In anwith Woodward on February 7, Mr. Trump said the coronavirus was "more deadly" than "even your strenuous flus," and difficult to address because "it goes through air."
"It goes through air, Bob. That's always tougher than the touch. You know, the touch, you don't have to touch things. Right? But the air, you just breathe the air and that's how it's passed," Mr. Trump told Woodward. "And so, that's a very tricky one. That's a very delicate one."
Despite raising these concerns with Woodward, Mr. Trump held six rallies indoors between February 7 and March 2. Public health experts have raised concerns about holding large events in indoor venues, given the risk of spreading the virus. Mr. Trump participated in rallies in New Hampshire on February 10; Arizona on February 19; Colorado on February 20; February 21 in Nevada; South Carolina on February 28; and in North Carolina on March 2. No social distancing measures were put in place for these rallies.
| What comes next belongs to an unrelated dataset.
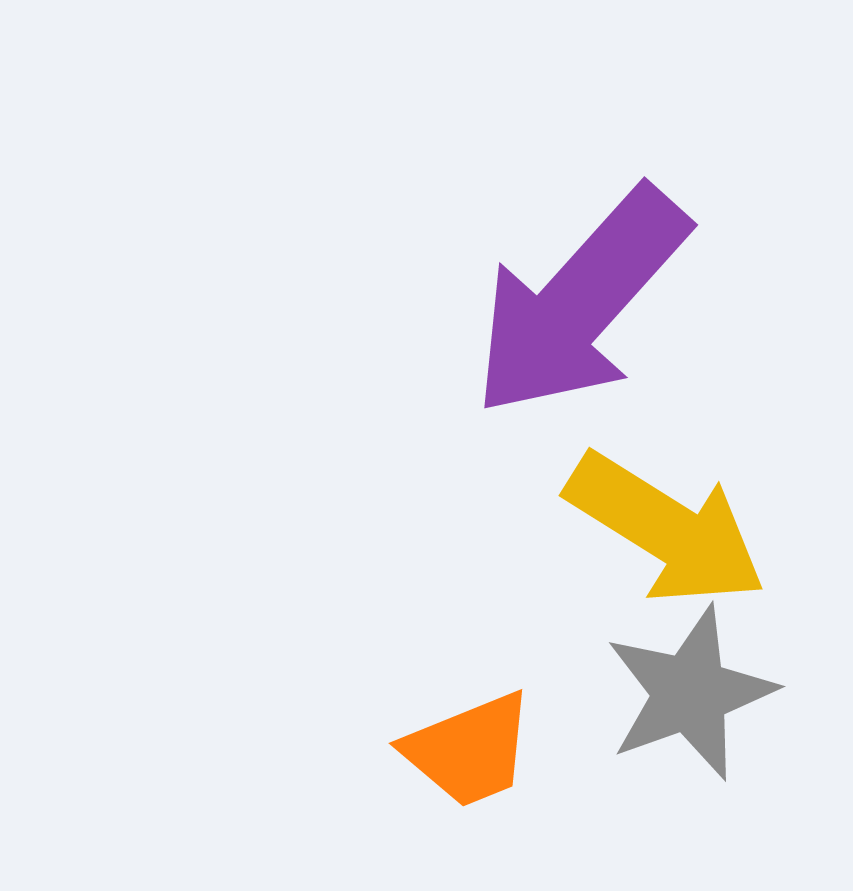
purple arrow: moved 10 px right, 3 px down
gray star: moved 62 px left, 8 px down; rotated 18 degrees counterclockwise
The president's campaign rallies in New Hampshire, Nevada, South Carolina and North Carolina occurred in the days before the Democratic primaries in those respective states. The Trump campaign canceled its planned March 19 rally in Wisconsin due to the coronavirus.
In an interview with Woodward on March 19, the president conceded that he was downplaying the threat of the virus in public.
"I wanted to always play it down. I still like playing it down, because I don't want to create a panic," Mr. Trump told Woodward.
In a tweet on Thursday morning, Mr. Trump defended his comments to Woodward, saying that Woodward would have revealed them earlier if they were "bad or dangerous."
"Bob Woodward had my quotes for many months. If he thought they were so bad or dangerous, why didn't he immediately report them in an effort to save lives? Didn't he have an obligation to do so? No, because he knew they were good and proper answers. Calm, no panic!" Mr. Trump wrote.